Her guests were asked to donate what they think the meal was worth. "It was great to meet so many kind strangers from my village, I ended up joining them for dinner most nights."
Kelly's done an amazing job so far, all because she believes that every childhood is worth fighting for.
"Having been a prison officer in a Young Offender's Institute and a teacher for over 10 years I am more than aware that children from every type of background are potentially at risk of abuse and can benefit from the support of the NSPCC."
Want more ideas?
Take a look at some other ways you can get closer to your fundraising target. We've got ideas for fundraisers you can have at home, work or in your community.
As well as asking for cash, Sophie had the bright idea of asking her friends to donate their time and skills.
"I approached my fundraising target by breaking it up into manageable chunks. First, I organised a couple of supper clubs, themed around Burns' night (going back to my Scottish roots). For a suggested donation of £30 a head, my guests got a three-course meal, a Scottish cocktail and some extra traditional surprises thrown in on the night."
Fundraising needn't be a stretch
"As well as lining up the usual bake sales and pub quizzes to help me hit my target, I've been lucky enough to get some help from talented friends. My friend Jenny recently qualified as a yoga instructor and offered to hold a class with all proceeds going to the NSPCC. She found a local yoga studio who kindly donated the space for free, and we suggested a £12 donation per person for an hour's class. I raised about £300 in one evening!"

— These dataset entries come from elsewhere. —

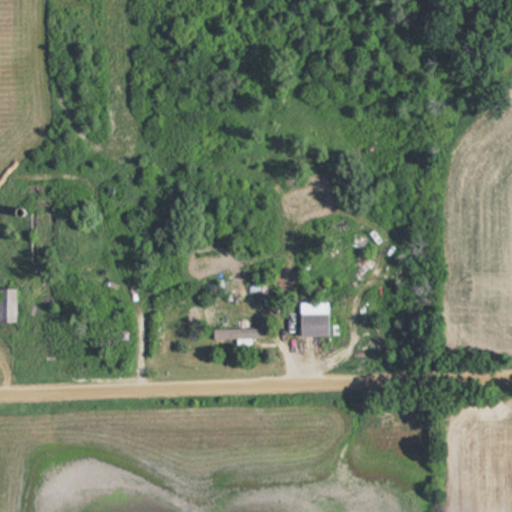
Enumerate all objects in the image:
building: (5, 306)
building: (310, 319)
building: (233, 334)
road: (256, 391)
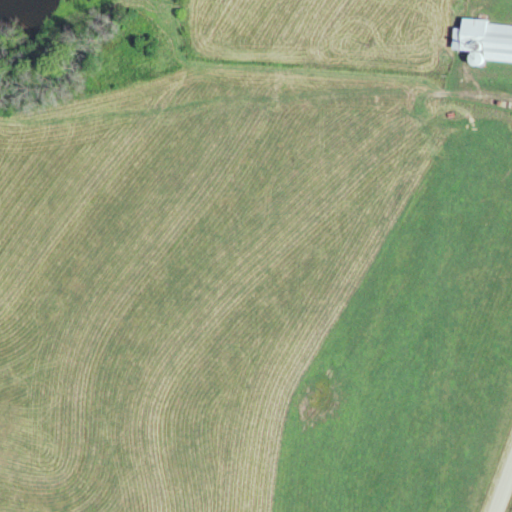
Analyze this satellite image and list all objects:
building: (485, 41)
road: (505, 493)
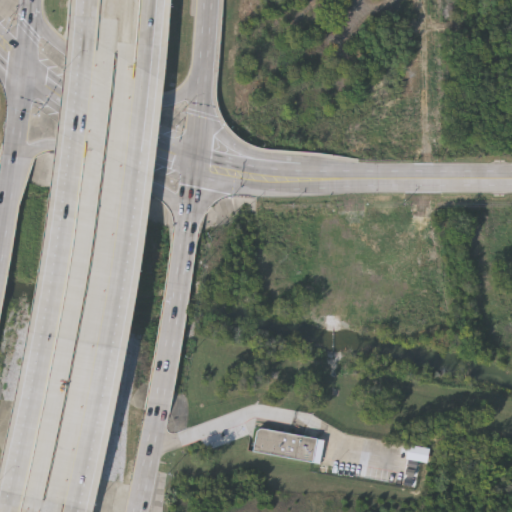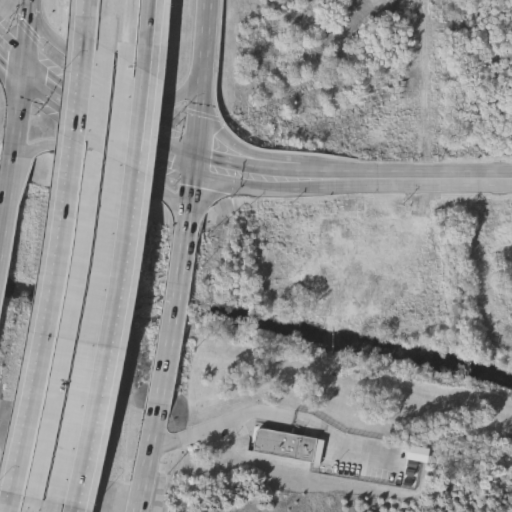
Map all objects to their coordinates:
road: (149, 1)
road: (149, 1)
road: (86, 19)
road: (144, 36)
traffic signals: (23, 67)
road: (22, 76)
road: (202, 80)
road: (115, 82)
road: (61, 96)
road: (261, 153)
traffic signals: (197, 161)
road: (119, 173)
road: (17, 174)
road: (319, 175)
road: (8, 198)
road: (191, 202)
road: (51, 266)
road: (106, 289)
road: (170, 329)
road: (296, 417)
road: (212, 429)
building: (288, 447)
road: (147, 463)
road: (10, 503)
road: (68, 509)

Getting creative at Valentine's
"Meanwhile, my friend Jess used her design skills to create a range of Valentine's cards to sell in exchange for donations. Her quirky illustrations and puns proved irresistible and saved plenty of workmates a trip to the shops."
"It can feel a bit daunting asking people to donate – whether that's their money, their time, or spaces for you to fundraise in. But just go for it. You'll be pleasantly surprised by how many people are keen to help."

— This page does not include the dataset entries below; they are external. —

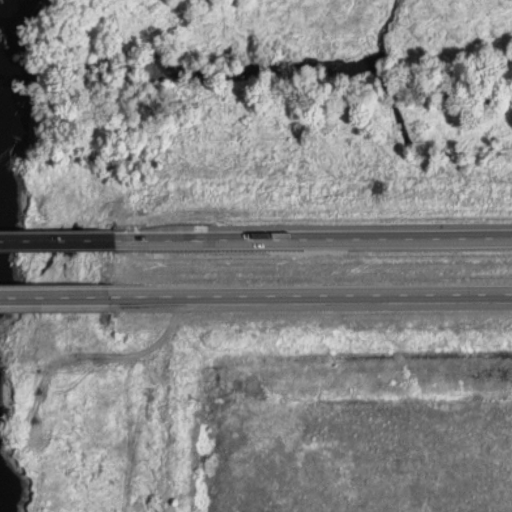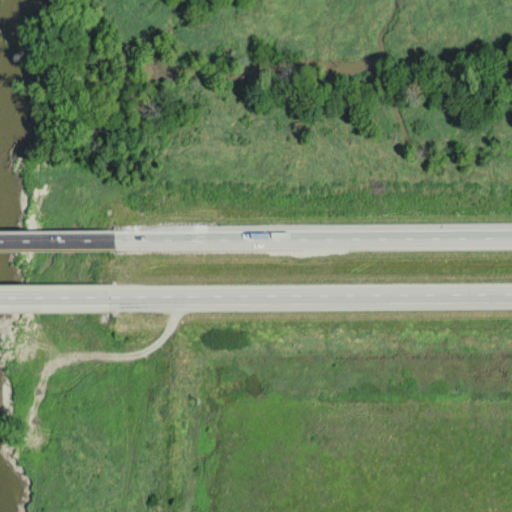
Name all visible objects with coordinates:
road: (312, 242)
road: (56, 244)
building: (64, 297)
road: (305, 297)
road: (49, 298)
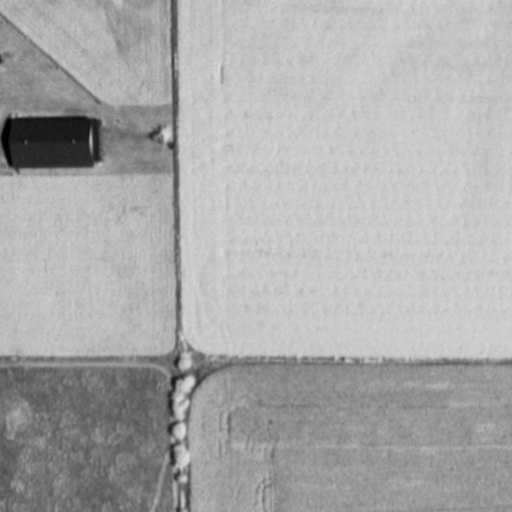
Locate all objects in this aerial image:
building: (57, 142)
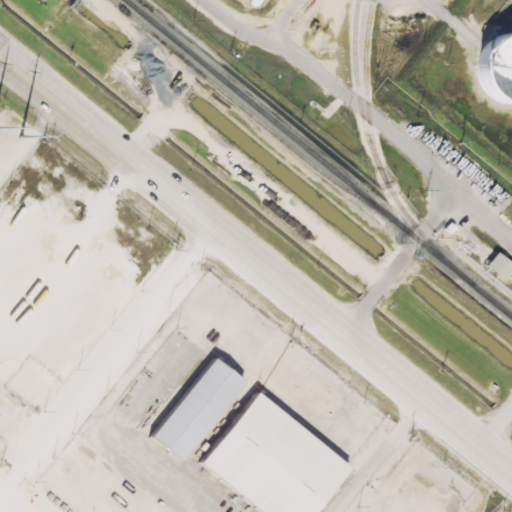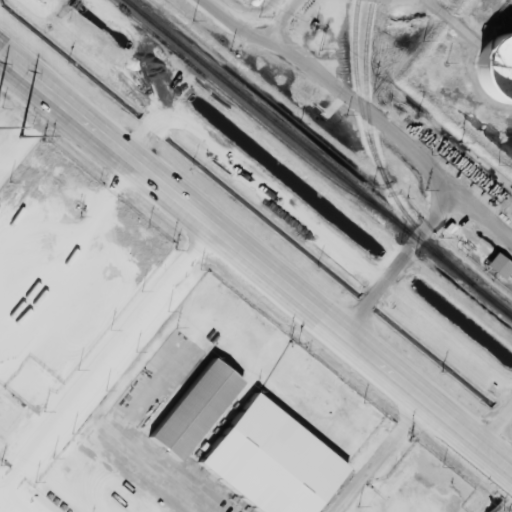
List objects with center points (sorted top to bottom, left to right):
building: (497, 66)
storage tank: (497, 69)
building: (497, 69)
railway: (302, 144)
road: (413, 152)
road: (253, 176)
railway: (385, 181)
road: (481, 204)
road: (255, 260)
building: (498, 265)
building: (194, 409)
road: (494, 420)
building: (2, 444)
building: (270, 460)
building: (263, 463)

Lucy has been a primary school teacher for over 6 years. It's her teaching career that motivated her to take on the London Marathon for NSPCC.
"I've met children with no lunch, dirty uniforms, those who are late every single day. Cruelty to children comes in all forms and together we need to combat that, to ensure that the school is not the only safe place for children."
In the average primary school class, at least two children have suffered abuse or neglect, but it doesn't have to stay that way.
Lucy aims to raise at least £2,200 to protect children through her hobby as a florist, hosting a dance-a-thon and a sweepstake against her marathon time.
From hobbyist to hotshot
"When I lived in Melbourne I did some basic floristry training. With Christmas just around the corner, I decided to make some seasonal wreaths for family and friends! I sold them via my Instagram page and it turned out to be a massive success. Through selling £15 a wreath I managed to make £350 to get me closer to my target"
Boogie after class
"The school I work at helped me host a dance-a-thon. The kids wore active wear and neon and absolutely loved it! We had a professional at the front of the hall and managed to raise £500 through ticket sales."
"The best thing about fundraising for the NSPCC is that is it something I am so passionate about. I work with children day in day out, shaping their young lives and I am honoured to give something back to those less fortunate."
"Although children are all unique and different, they all have one thing in common, they want to be loved and they want to be cared for."